Bonetto Cinturini? http://www.ebay.co.uk/itm/ZULUDIVER-Bonetto-Cinturini-Dive-Rubber-Watch-Strap-270-281-284-317-321-322-/291509024354?var=&hash=item43df4ab662


----------



## luckywatch (Feb 2, 2013)

Got to be Obris. Mine is 260 mm all in with the watch and buckle. Top notch bit of kit. :yes:


----------



## Iceblue (Sep 4, 2013)

luckywatch said:


> Got to be Obris. Mine is 260 mm all in with the watch and buckle. Top notch bit of kit. :yes:


got to agree with luckywatch great value for money and I love mine :toot:


----------



## reggie747 (Sep 10, 2013)

I'll second the Bonneto Cinturini and from what I remember, you get a free vanilla smell with it too !


----------



## Faze (Mar 1, 2013)

reggie747 said:


> I'll second the Bonneto Cinturini and from what I remember, you get a free vanilla smell with it too !

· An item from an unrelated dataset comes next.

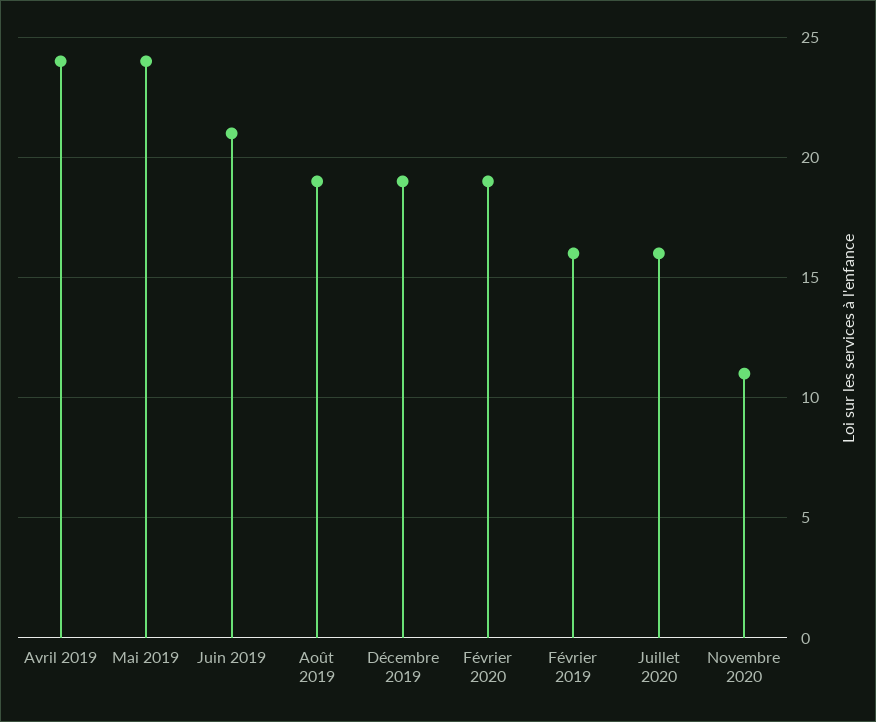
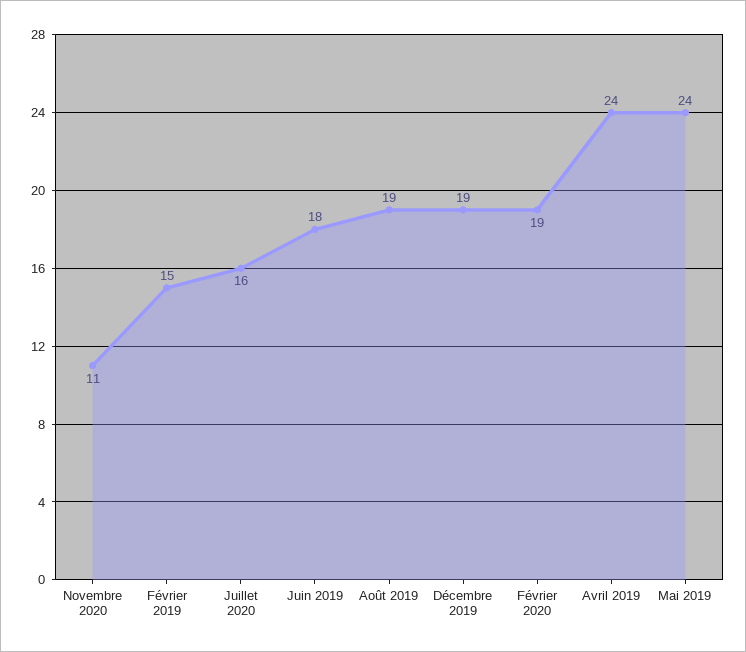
Juin 2019: 21 -> 18
Février 2019: 16 -> 15

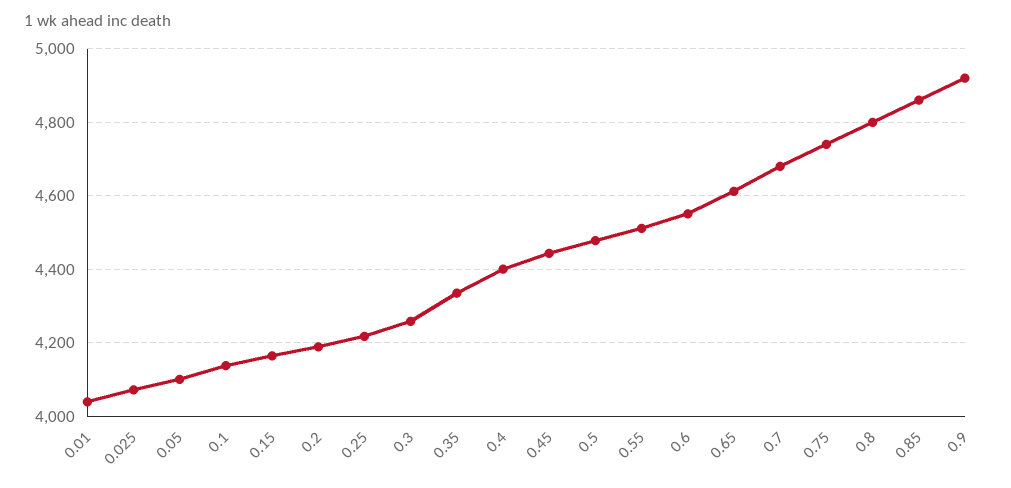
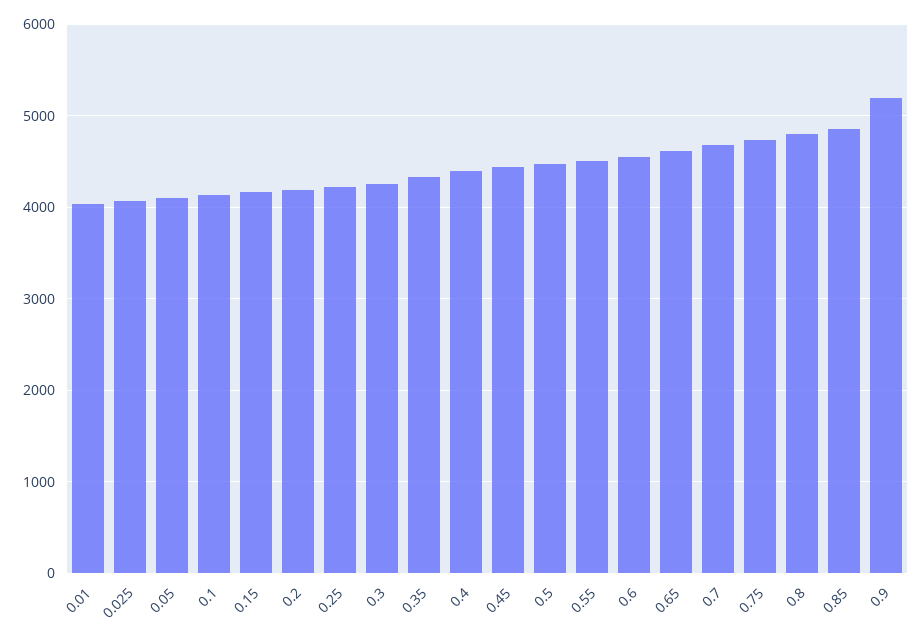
0.9: 4920 -> 5200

 I wondered why one of my straps smells sweet.


----------



## rafy1 (Oct 11, 2016)

I totally agree: Bonneto Cinturini

By the way really wonfdring is Isofrane is not using the same rubber as " Bonneto Cinturini '.... Humm thinking...


----------



## Tazmo61 (Oct 3, 2016)

badgersdad said:


> Does anyone know a good quality isofrane-a-like? I don't really want to spend £60 on the real thing. The Obris Morgan ones get a bit of love but they look very long to me...


 I have a blue 20mm Obris Morgan strap (new) , its yours free if you want it , PM me if your interested . :biggrin: Apologies I have just noticed the original post was from last year . :crazy5vh:


----------



## Montybaber (Nov 5, 2015)

Sorry to be the bearer of bad news but I have tried them all and still have an isofrane on my watch, it just works!

I know they are expensive but sometimes you have to treat yourself


----------



## hirofumi (Jan 12, 2017)

Great strap, last for life


----------